Democratic powerbroker Bill Shaheen will be co-chairman of Hillary Clinton's New Hampshire campaign. Shaheen will also be a co-chairman of Clinton's national campaign.
Shaheen, husband of former governor Jeanne Shaheen, served as chairman of John Kerry's 2004 primary campaign. Numerous Democratic presidential candidates had been courting him. A formal announcement is scheduled today.
"I chose her for a lot of reasons," said Shaheen. "The main one is that she's strong and she's intelligent and she's honest and she's experienced.
"When I supported (U.S. Rep.) Carol Shea-Porter and the odds were against us . . . I said, 'I don't care. I like her, and I'm going to work for her.' And that's the same feeling I have for Hillary Clinton."
New Hampshire voters, Shaheen said, "are going to realize she's the real deal."
Shaheen and Clinton met in Washington, D.C., and later breakfasted at Shaheen's home.

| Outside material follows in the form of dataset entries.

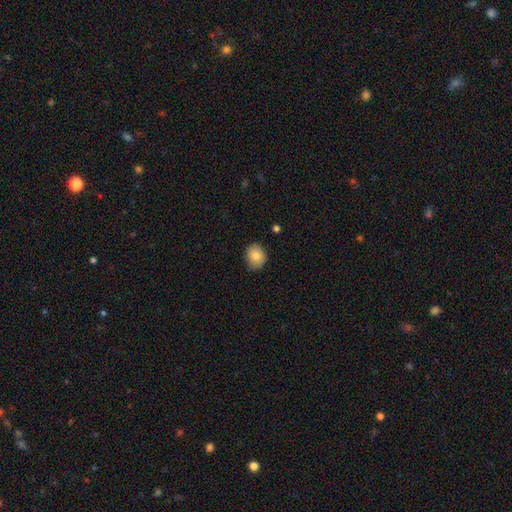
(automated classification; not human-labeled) smooth_or_featured: smooth (p=0.82) [alt: featured or disk p=0.10]
how_rounded: round (p=0.66) [alt: in between p=0.34]
merging: none (p=0.79) [alt: minor disturbance p=0.17]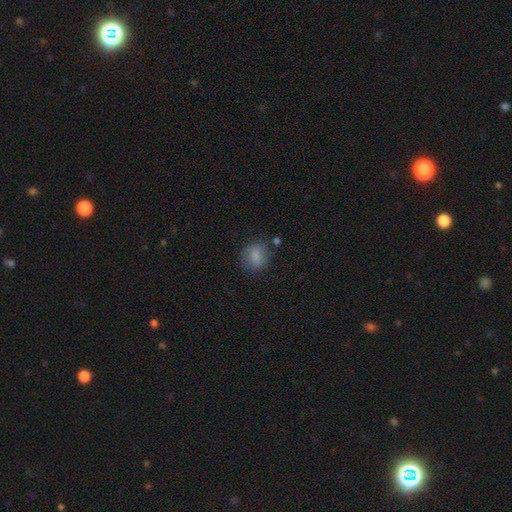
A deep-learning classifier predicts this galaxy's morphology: smooth-or-featured: smooth: 79% | featured or disk: 12% | star or artifact: 10%
  how-rounded: round: 51% | in between: 47% | cigar-shaped: 2%
  merging: none: 70% | minor disturbance: 19% | major disturbance: 7% | merger: 4%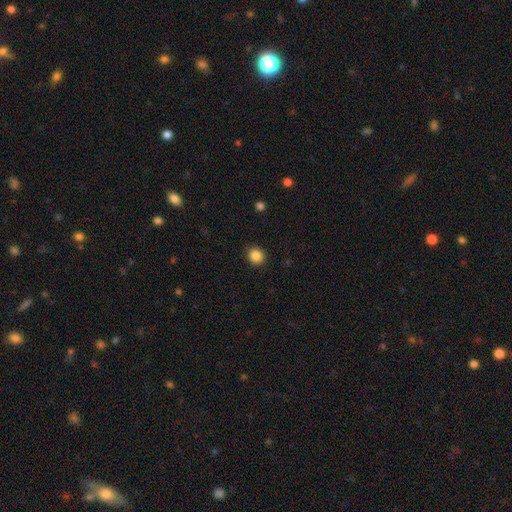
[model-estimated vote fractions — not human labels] This appears to be a smooth galaxy with no disk features (86%) that is round (86%). Merging: none (91%).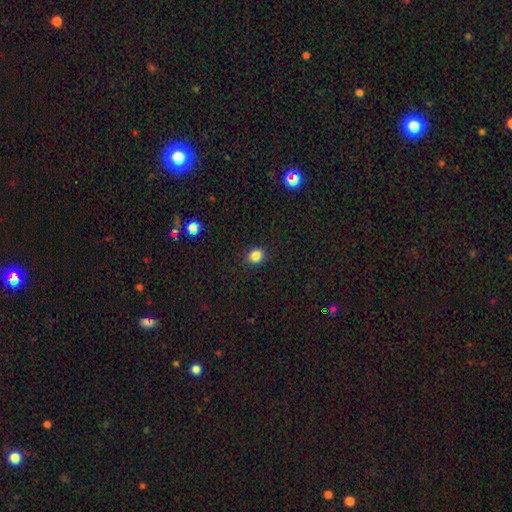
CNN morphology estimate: type=smooth (85%); roundness=round (65%); merging=none (88%).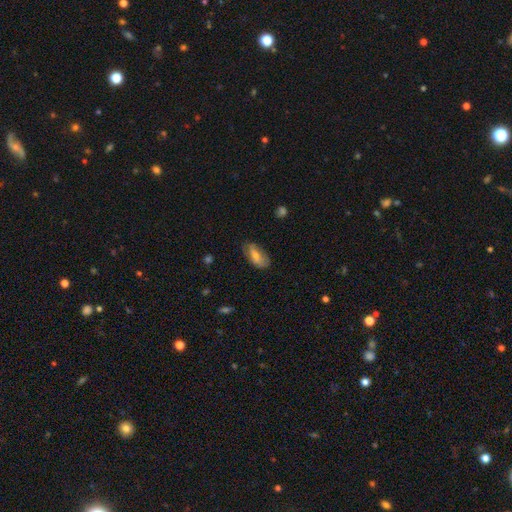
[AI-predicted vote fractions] Morphology: type=smooth (58%); roundness=in between (86%); merging=none (74%).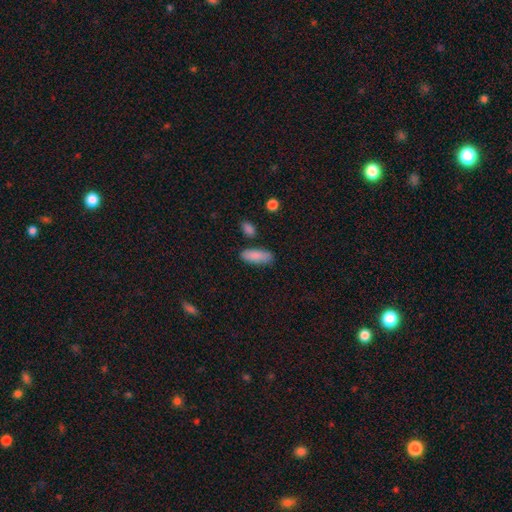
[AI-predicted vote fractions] Smooth or featured? smooth (86%)
How rounded? in between (69%)
Merging? none (78%)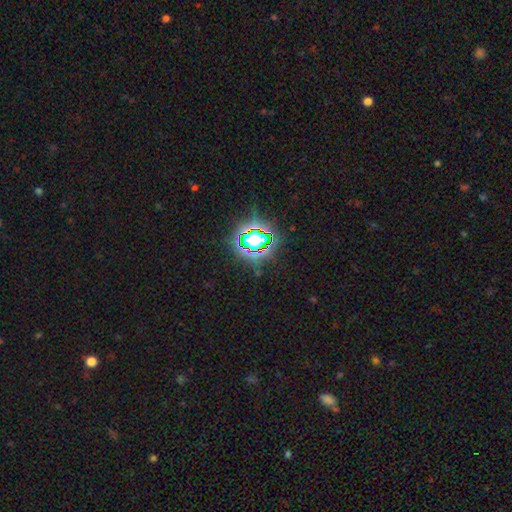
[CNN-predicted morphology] type=star or artifact (78%).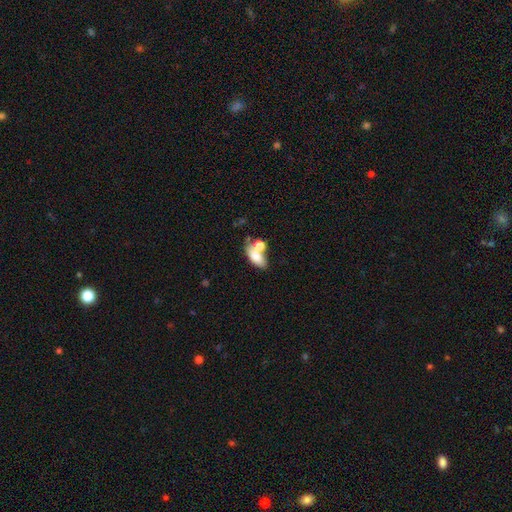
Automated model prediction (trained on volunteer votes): Smooth or featured? Predicted: smooth (p=0.72). How rounded? Predicted: in between (p=0.84). Merging? Predicted: merger (p=0.43).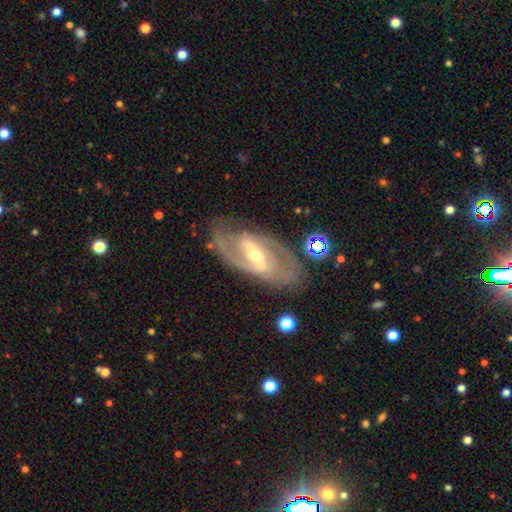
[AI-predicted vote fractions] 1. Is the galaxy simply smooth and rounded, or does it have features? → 88% featured or disk, 7% smooth, 6% star or artifact.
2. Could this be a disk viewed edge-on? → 93% no, 7% yes.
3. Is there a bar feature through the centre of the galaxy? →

Jeanne Shaheen is holding off on endorsements. She's director of the Institute of Politics at Harvard's John F. Kennedy School of Government, a position that requires her to stay neutral.
Riding with McCain
While riding his Straight Talk Express between Lebanon and Bow the other day, John McCain chatted with us and a few others about irony in his campaign - specifically, that he should end up as the candidate linked most closely to President Bush on the war, and that conservatives would view him skeptically despite his voting record.
"First of all, a little irony, because I was the greatest critic of the way the war was being conducted. Life isn't fair. But second of all, I can't let my belief in the (troop) surge, in this new strategy, impact any of my political calculations, because that conflict makes my political ambitions pale in comparison to what young Americans have already sacrificed," he said. "So I don't worry about it, and I won't worry about it. I would rather lose a campaign than lose a war."
As for his relationship with the evangelical wing of the Republican Party, McCain said he believes a potential nominee must acknowledge all the elements of the party, which is why he met with Jerry Falwell (whom he once called an "agent of intolerance") and others.
McCain said he owns arguably the "strongest" conservative record of the major Republican candidates.
"I'm proud to be a conservative - a national security conservative, a fiscal conservative and a social conservative," he said, citing 24 years of pro-life votes. "That's been my record. Some people may not agree with that, but I have never changed."
McCain said that he's deliberately missing the upcoming Club for Growth conference.
"It's kind of entertaining. Some people say (I'm) pandering to the religious right, and then they say (I'm) not going to the meetings. It's hard to win," he said.